What you return must match the records below exactly, apart from the omitted pictures.

*** Opening Material for this exercise ***

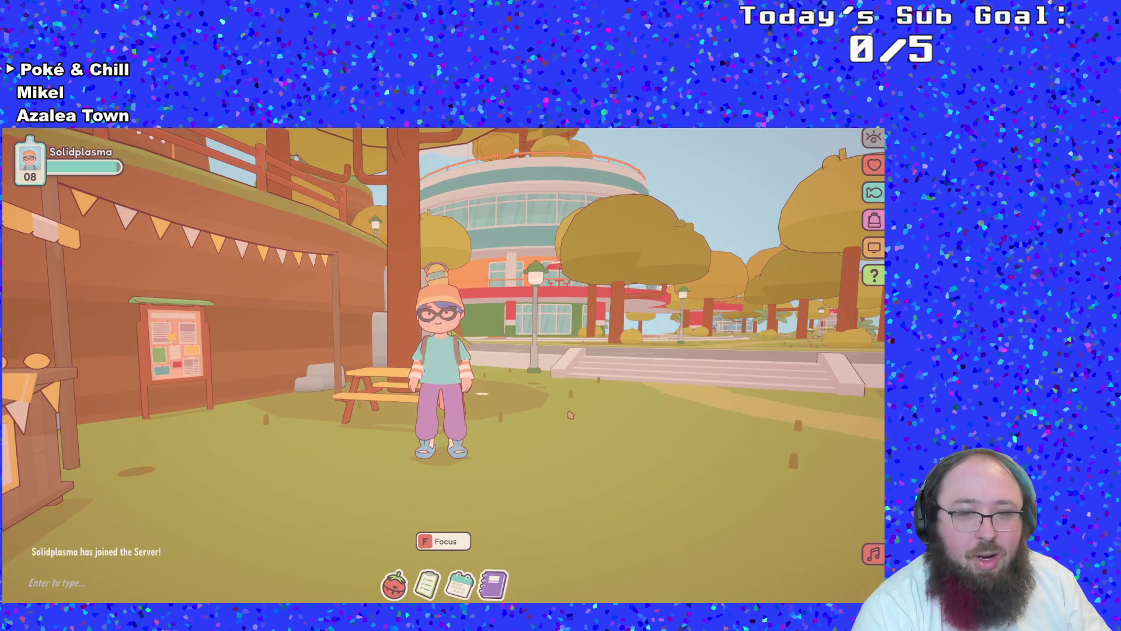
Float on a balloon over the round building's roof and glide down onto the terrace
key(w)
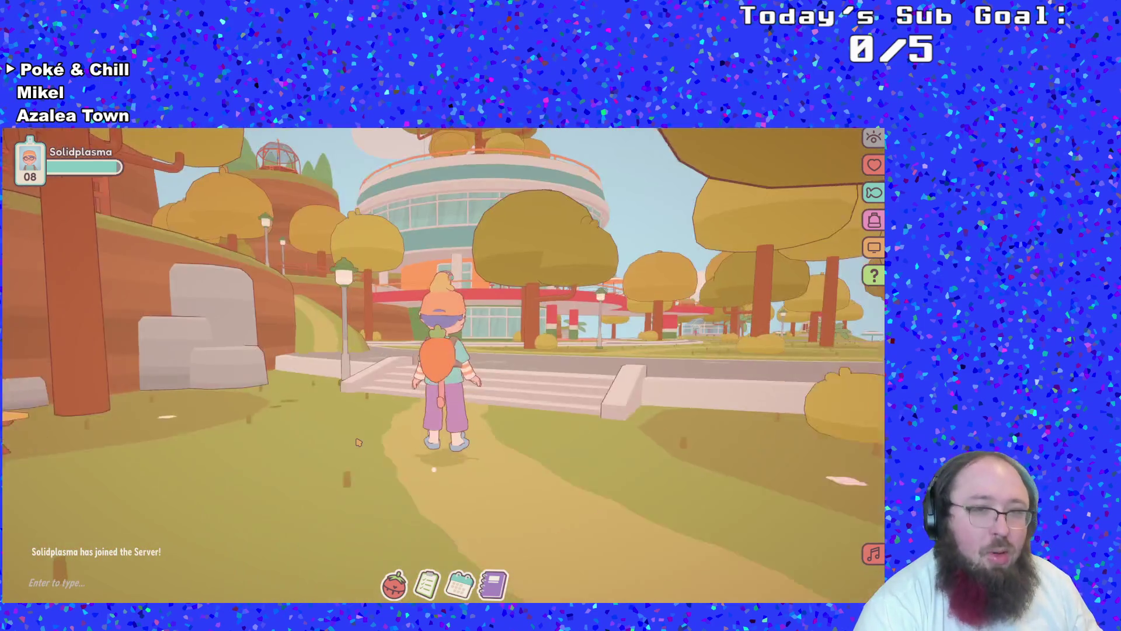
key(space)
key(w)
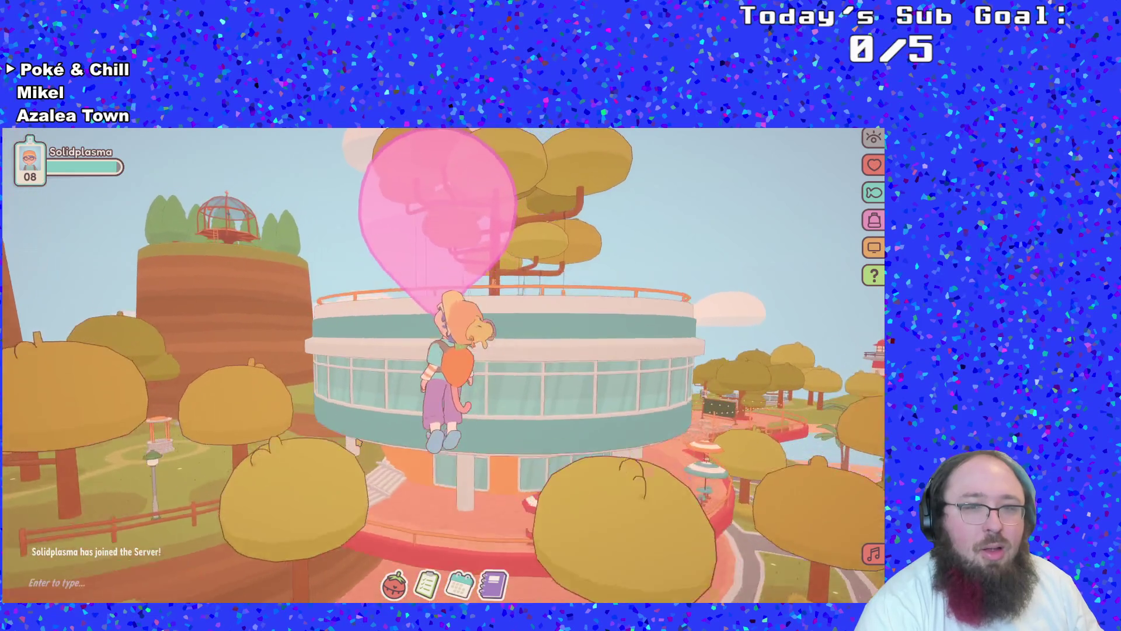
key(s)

*** Closing Material for this exercise ***

### Your response
Float on a balloon over the round building's roof and glide down onto the terrace
key(w)
key(space)
key(w)
key(s)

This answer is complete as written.